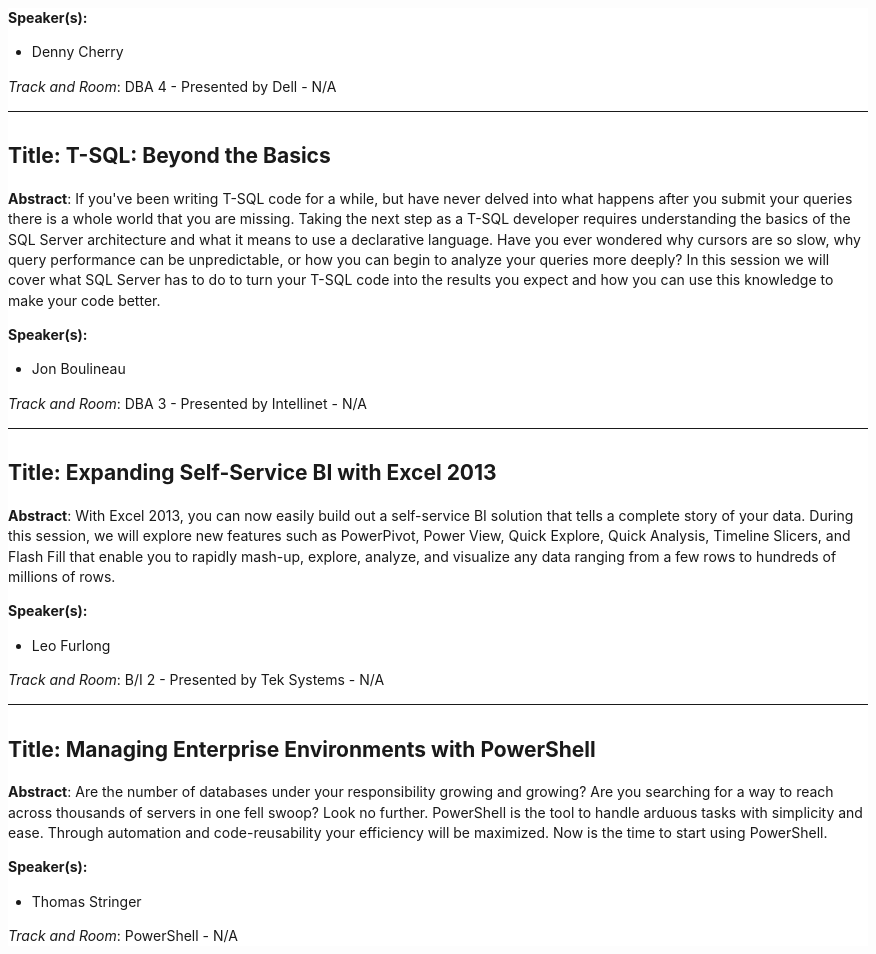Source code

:**Speaker(s):**
- Denny Cherry
 
*Track and Room*: DBA 4 - Presented by Dell - N/A
 
----------------------------------------------------------------------------------- 
 
 
## Title: T-SQL: Beyond the Basics
 
**Abstract**:
If you've been writing T-SQL code for a while, but have never delved into what happens after you submit your queries there is a whole world that you are missing. Taking the next step as a T-SQL developer requires understanding the basics of the SQL Server architecture and what it means to use a declarative language.  Have you ever wondered why cursors are so slow, why query performance can be unpredictable, or how you can begin to analyze your queries more deeply?  In this session we will cover what SQL Server has to do to turn your T-SQL code into the results you expect and how you can use this knowledge to make your code better.
 
**Speaker(s):**
- Jon Boulineau
 
*Track and Room*: DBA 3 - Presented by Intellinet - N/A
 
----------------------------------------------------------------------------------- 
 
 
## Title: Expanding Self-Service BI with Excel 2013
 
**Abstract**:
With Excel 2013, you can now easily build out a self-service BI solution that tells a complete story of your data.  During  this session, we will explore new features such as PowerPivot,  Power View, Quick Explore, Quick Analysis, Timeline Slicers, and Flash Fill that enable you to rapidly mash-up, explore, analyze, and visualize any data ranging from a few rows to hundreds of millions of rows.
 
**Speaker(s):**
- Leo Furlong
 
*Track and Room*: B/I 2 - Presented by Tek Systems - N/A
 
----------------------------------------------------------------------------------- 
 
 
## Title: Managing Enterprise Environments with PowerShell
 
**Abstract**:
Are the number of databases under your responsibility growing and growing?  Are you searching for a way to reach across thousands of servers in one fell swoop?  Look no further.  PowerShell is the tool to handle arduous tasks with simplicity and ease.  Through automation and code-reusability your efficiency will be maximized.  Now is the time to start using PowerShell.
 
**Speaker(s):**
- Thomas Stringer
 
*Track and Room*: PowerShell  - N/A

______

Try it: From the first line to the last, repeat the records exactly and skip the pictures.

Answer area:
Source code

:**Speaker(s):**
- Denny Cherry
 
*Track and Room*: DBA 4 - Presented by Dell - N/A
 
----------------------------------------------------------------------------------- 
 
 
## Title: T-SQL: Beyond the Basics
 
**Abstract**:
If you've been writing T-SQL code for a while, but have never delved into what happens after you submit your queries there is a whole world that you are missing. Taking the next step as a T-SQL developer requires understanding the basics of the SQL Server architecture and what it means to use a declarative language.  Have you ever wondered why cursors are so slow, why query performance can be unpredictable, or how you can begin to analyze your queries more deeply?  In this session we will cover what SQL Server has to do to turn your T-SQL code into the results you expect and how you can use this knowledge to make your code better.
 
**Speaker(s):**
- Jon Boulineau
 
*Track and Room*: DBA 3 - Presented by Intellinet - N/A
 
----------------------------------------------------------------------------------- 
 
 
## Title: Expanding Self-Service BI with Excel 2013
 
**Abstract**:
With Excel 2013, you can now easily build out a self-service BI solution that tells a complete story of your data.  During  this session, we will explore new features such as PowerPivot,  Power View, Quick Explore, Quick Analysis, Timeline Slicers, and Flash Fill that enable you to rapidly mash-up, explore, analyze, and visualize any data ranging from a few rows to hundreds of millions of rows.
 
**Speaker(s):**
- Leo Furlong
 
*Track and Room*: B/I 2 - Presented by Tek Systems - N/A
 
----------------------------------------------------------------------------------- 
 
 
## Title: Managing Enterprise Environments with PowerShell
 
**Abstract**:
Are the number of databases under your responsibility growing and growing?  Are you searching for a way to reach across thousands of servers in one fell swoop?  Look no further.  PowerShell is the tool to handle arduous tasks with simplicity and ease.  Through automation and code-reusability your efficiency will be maximized.  Now is the time to start using PowerShell.
 
**Speaker(s):**
- Thomas Stringer
 
*Track and Room*: PowerShell  - N/A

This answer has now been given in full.